Start with Criteria

start with criteria

Kathy and Tom have reached an impasse. They are both managers in a financial services firm who have been tasked with deciding which of two employees should receive a promotion. They are close colleagues who should have been able to easily come to an agreement. However, after an hour’s discussion, they are no closer to reaching a conclusion. Each is advocating for a different person, and each has tried in vain to convince the other. The reason for the impasse is that they failed to appreciate that when we want to make judgments about people or things, we need to start with criteria.

What Is a Criterion?

 A criterion is a baseline or standard against which to judge something. With employees, it defines what we mean by good versus bad job performance. For some jobs, a criterion can be concrete and easily quantified, such as monthly sales for a sales associate. For other jobs, the criterion can be more abstract and difficult to clearly assess. For example, one criterion for a teacher might be to inspire students. Coming up with a straightforward way to know how well a teacher inspires would be more difficult than counting sales.

Start with Criteria

Where Kathy and Tom went wrong is that they failed to first define their criterion or criteria (there can be more than one) that should serve as the basis for evaluating promotion candidates. Some possibilities include

  • Performance in the current position
  • Length of tenure on the job
  • How well the person gets along with supervisors
  • Leadership potential

Each of these criteria could be measured and used as the basis for making a decision.
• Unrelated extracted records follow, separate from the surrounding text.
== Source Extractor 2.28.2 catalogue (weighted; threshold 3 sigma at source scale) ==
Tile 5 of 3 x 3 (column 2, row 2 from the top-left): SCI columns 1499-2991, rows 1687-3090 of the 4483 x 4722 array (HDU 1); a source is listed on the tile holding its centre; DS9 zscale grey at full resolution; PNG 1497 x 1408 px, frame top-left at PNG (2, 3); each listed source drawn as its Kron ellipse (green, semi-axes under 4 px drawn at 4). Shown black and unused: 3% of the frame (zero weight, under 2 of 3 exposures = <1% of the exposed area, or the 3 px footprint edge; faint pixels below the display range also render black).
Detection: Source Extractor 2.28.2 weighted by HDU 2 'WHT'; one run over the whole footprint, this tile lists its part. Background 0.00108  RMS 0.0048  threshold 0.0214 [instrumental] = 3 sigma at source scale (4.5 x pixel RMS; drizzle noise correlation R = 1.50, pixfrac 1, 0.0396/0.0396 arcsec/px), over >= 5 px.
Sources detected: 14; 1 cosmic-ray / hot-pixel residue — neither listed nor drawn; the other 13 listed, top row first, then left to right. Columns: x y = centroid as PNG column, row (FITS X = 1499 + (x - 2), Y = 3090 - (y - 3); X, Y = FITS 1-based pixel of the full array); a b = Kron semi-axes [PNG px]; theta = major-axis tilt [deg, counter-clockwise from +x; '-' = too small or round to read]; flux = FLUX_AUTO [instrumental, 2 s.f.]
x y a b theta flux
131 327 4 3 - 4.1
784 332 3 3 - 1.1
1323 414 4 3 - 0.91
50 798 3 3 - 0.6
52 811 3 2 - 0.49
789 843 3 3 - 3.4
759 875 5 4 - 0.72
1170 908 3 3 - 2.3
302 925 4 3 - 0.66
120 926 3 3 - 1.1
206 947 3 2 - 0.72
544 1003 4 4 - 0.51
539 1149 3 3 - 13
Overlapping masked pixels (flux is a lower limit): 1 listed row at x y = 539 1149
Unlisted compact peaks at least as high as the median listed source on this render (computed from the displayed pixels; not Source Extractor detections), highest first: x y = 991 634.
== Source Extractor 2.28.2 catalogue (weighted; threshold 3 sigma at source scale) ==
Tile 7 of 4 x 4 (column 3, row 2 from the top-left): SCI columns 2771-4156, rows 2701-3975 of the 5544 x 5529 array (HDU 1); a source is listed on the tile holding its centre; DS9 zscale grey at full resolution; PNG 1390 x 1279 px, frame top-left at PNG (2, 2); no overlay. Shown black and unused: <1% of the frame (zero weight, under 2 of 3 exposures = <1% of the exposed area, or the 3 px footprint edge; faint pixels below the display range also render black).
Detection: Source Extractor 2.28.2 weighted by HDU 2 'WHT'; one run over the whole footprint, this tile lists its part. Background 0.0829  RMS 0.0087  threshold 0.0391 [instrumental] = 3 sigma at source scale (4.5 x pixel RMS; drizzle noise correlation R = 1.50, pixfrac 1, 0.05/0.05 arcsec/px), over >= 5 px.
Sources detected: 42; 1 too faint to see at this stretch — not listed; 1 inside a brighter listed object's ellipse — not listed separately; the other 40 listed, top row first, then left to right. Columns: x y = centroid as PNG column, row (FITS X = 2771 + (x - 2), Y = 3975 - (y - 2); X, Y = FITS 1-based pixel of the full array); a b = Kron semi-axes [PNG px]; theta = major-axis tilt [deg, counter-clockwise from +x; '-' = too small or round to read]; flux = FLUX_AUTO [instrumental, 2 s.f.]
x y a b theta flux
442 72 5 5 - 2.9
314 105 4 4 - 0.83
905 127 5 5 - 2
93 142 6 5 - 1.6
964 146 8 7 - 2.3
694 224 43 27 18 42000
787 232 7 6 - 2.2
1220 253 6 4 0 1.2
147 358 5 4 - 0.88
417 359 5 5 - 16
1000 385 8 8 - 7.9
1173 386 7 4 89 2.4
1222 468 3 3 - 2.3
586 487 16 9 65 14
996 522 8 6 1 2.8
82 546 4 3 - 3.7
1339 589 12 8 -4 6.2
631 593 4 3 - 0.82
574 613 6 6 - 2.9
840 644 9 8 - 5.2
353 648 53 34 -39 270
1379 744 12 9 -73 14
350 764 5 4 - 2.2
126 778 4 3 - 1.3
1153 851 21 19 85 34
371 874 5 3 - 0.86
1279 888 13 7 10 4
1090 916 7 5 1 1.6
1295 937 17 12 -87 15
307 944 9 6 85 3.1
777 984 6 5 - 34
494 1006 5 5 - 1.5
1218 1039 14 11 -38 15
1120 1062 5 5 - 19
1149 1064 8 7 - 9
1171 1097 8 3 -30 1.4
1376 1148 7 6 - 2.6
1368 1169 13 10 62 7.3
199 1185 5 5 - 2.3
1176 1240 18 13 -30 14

If Kathy and Tom decided in advance to base the decision on current performance, an examination of performance records would have made their job far easier.

 It’s Not Just about Employees

Criteria are an important tool for evaluating people and things both for work and nonwork issues. They are helpful for many situations including deciding

Criteria Are about Evidence Based Decisions

Criteria enable evidence-based decision making by focusing attention on important aspects of choices, rather than going by intuition and gut feelings. It begins by identifying important aspects or outcomes, and figuring out the best way to assess them. Kathy and Tom should first decide on criteria that serve as a basis for their decision, and then figure out how best to assess those criteria. When you start with criteria, you increase your chances of making good decisions.